In the May 19 New York Times Adam Nossiter reports on the conditions of women and girls newly freed from Boko Haram captivity. He reports that they are among some 15,000 internally displaced persons (IDP) at a camp in Dalori, Borno, outside of the state capital, Maiduguri.
Citing relief workers, Nossiter reports that some 200 girls are pregnant, mostly the result of sexual violence at the hands of Boko Haram. Many of the victims betray serious symptoms of physical and mental illness. Nossiter reports that some women are too traumatized to leave their tents. Some have been diagnosed with HIV/AIDS. He also reports the presence of thousands of children, many without visible parents.
There are estimates that there are 1,500,000 IDPs in Nigeria, and 200,000 refugees in neighboring countries. Many cannot go home. Boko Haram is still active. According to the Council’s Nigeria Security Tracker, Boko Haram carried out six attacks in the week of May 9, including one in Maiduguri and one in Cameroon. Clearly, this humanitarian disaster requires international assistance.
On May 29, Muhammadu Buhari will be inaugurated as president of Nigeria.
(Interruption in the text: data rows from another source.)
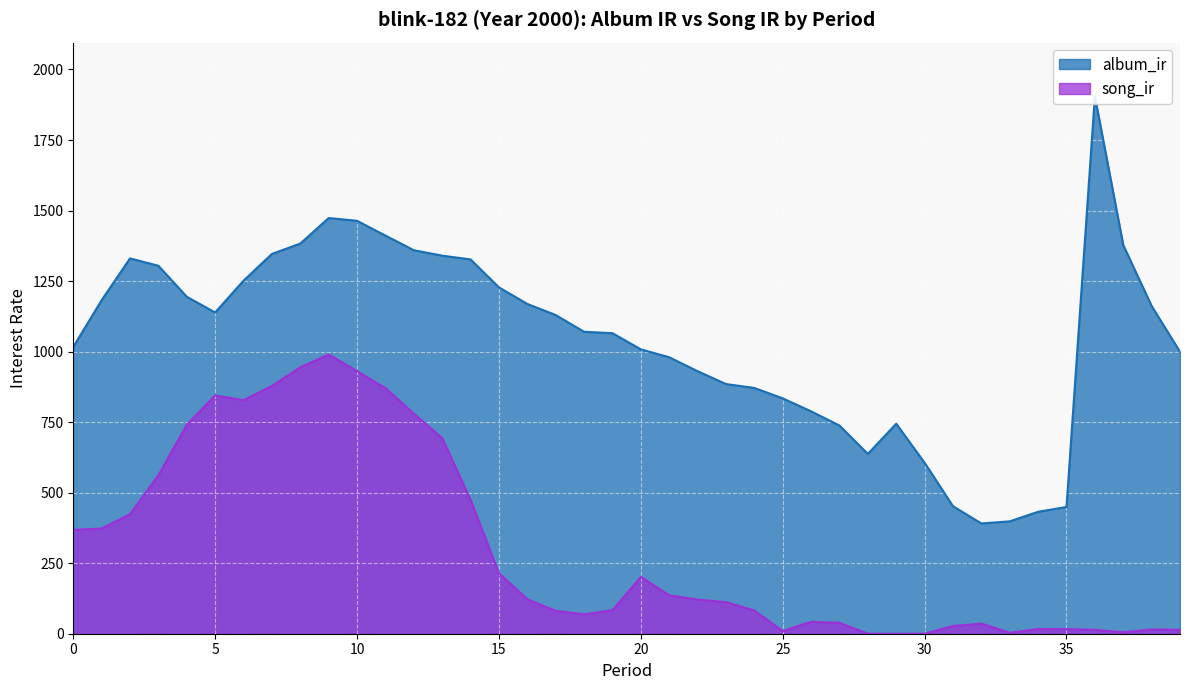

True or false: song_ir has a value of 944.4 at 8.

True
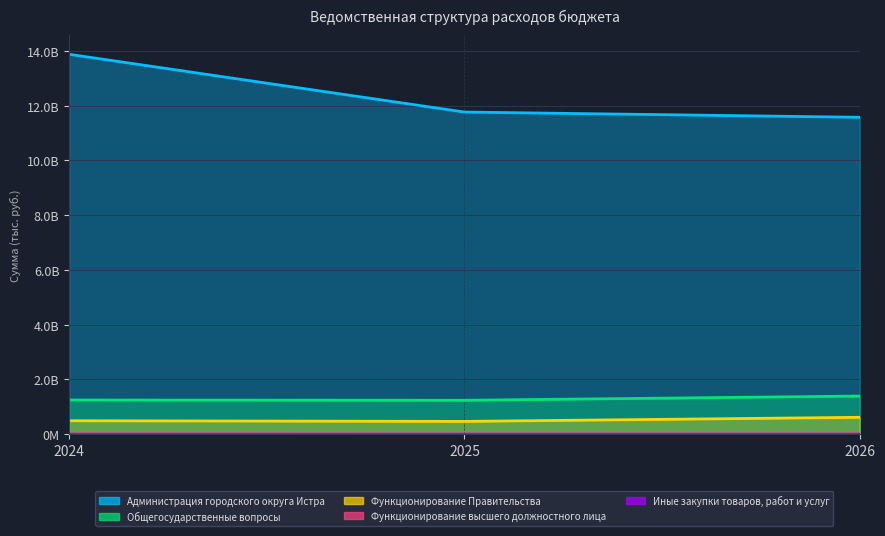

What is the difference between the Администрация городского округа Истра values at 2024 and 2025?

2110397212.9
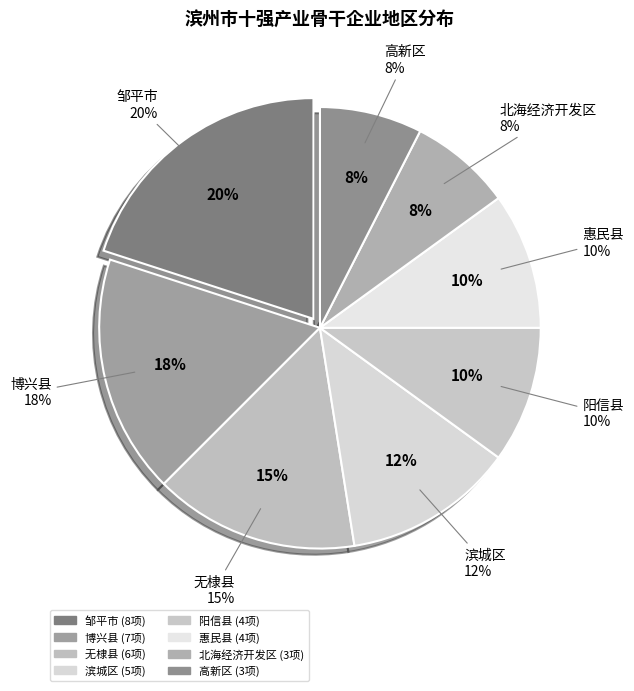

To the nearest percent, what percentage of the pie is 高新区?

8%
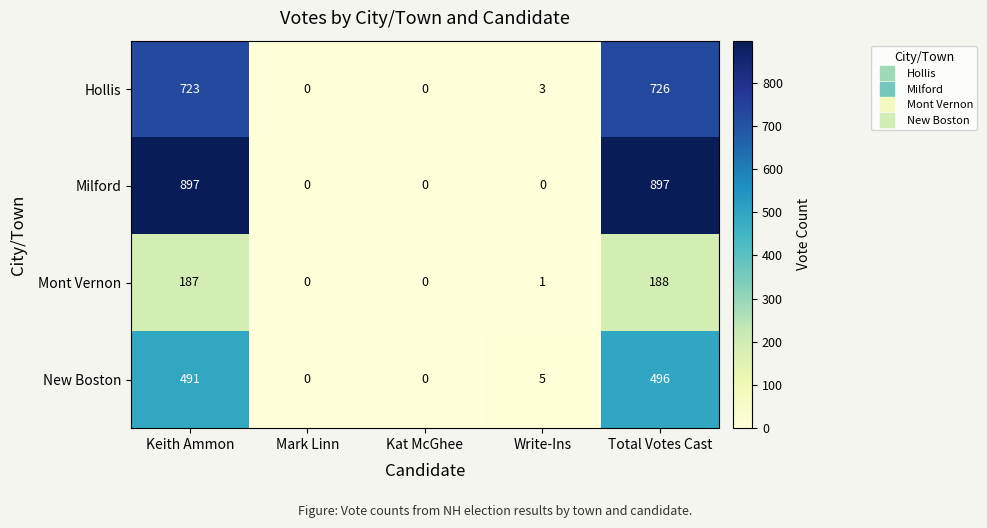

What is the sum of all Hollis values?

1452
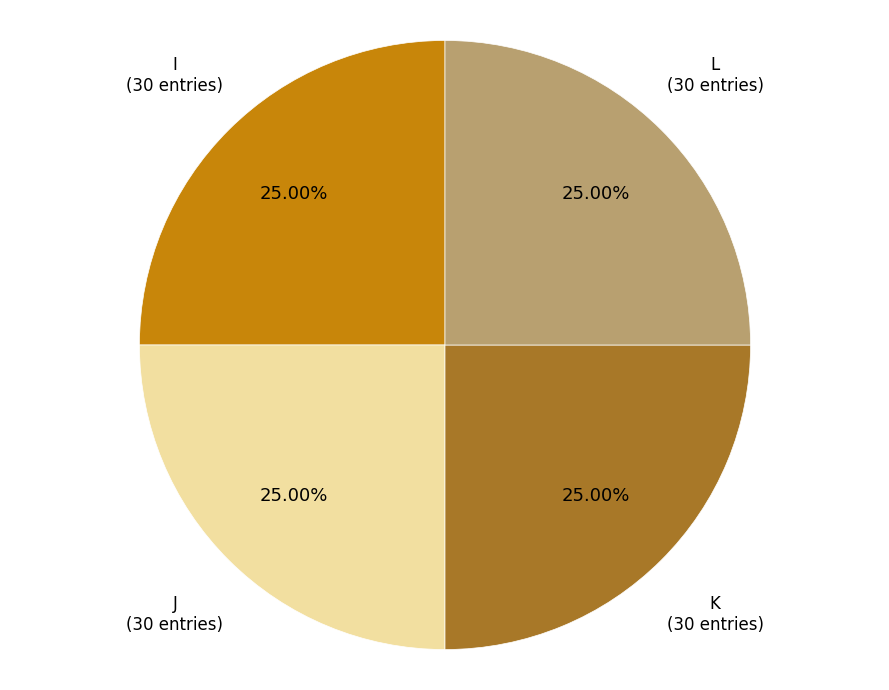

Is there a majority slice in this chart?

No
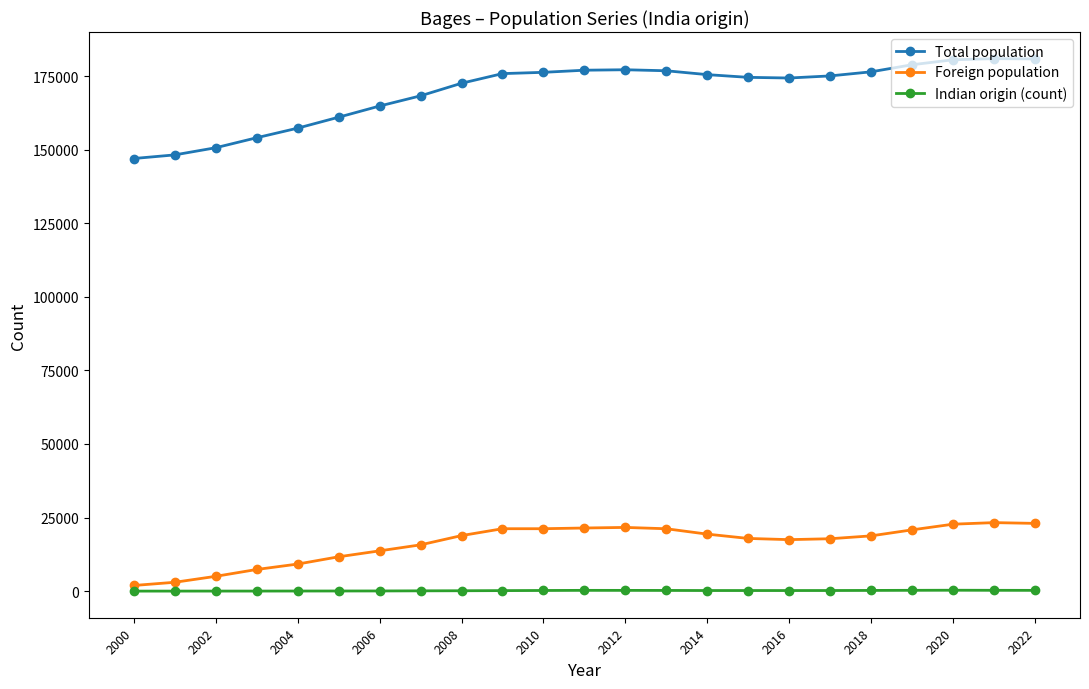

Which series has the largest range (max minus min)?

Total population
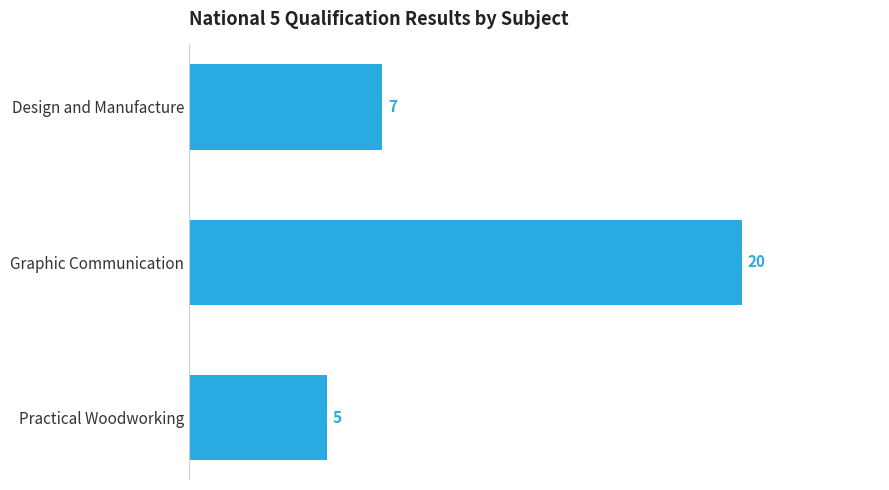

Which category has the lowest value across all series?

Practical Woodworking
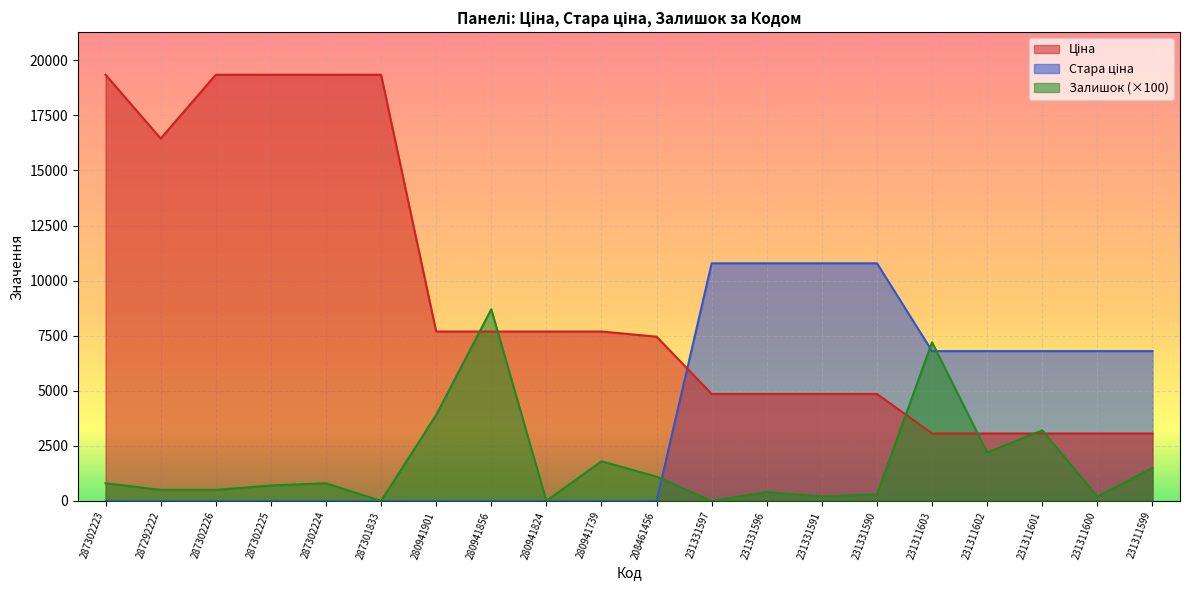

Is it true that Стара ціна equals 0.0 at 287302225?

True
He has said that Boko Haram is a Nigerian challenge to be met by Nigerians. But, he has also said that he wishes to restore a military relationship with the United States. It is to be hoped that in the early days of his presidency he will seek to coordinate and lead an international assistance campaign with a focus on victims of Boko Haram. And, the international community should respond. In the meantime, Nossiter reports that there is already a small UNICEF and Doctors Without Borders (MSF) presence at the camp in Dalori. At the very least, their presence should be expanded immediately.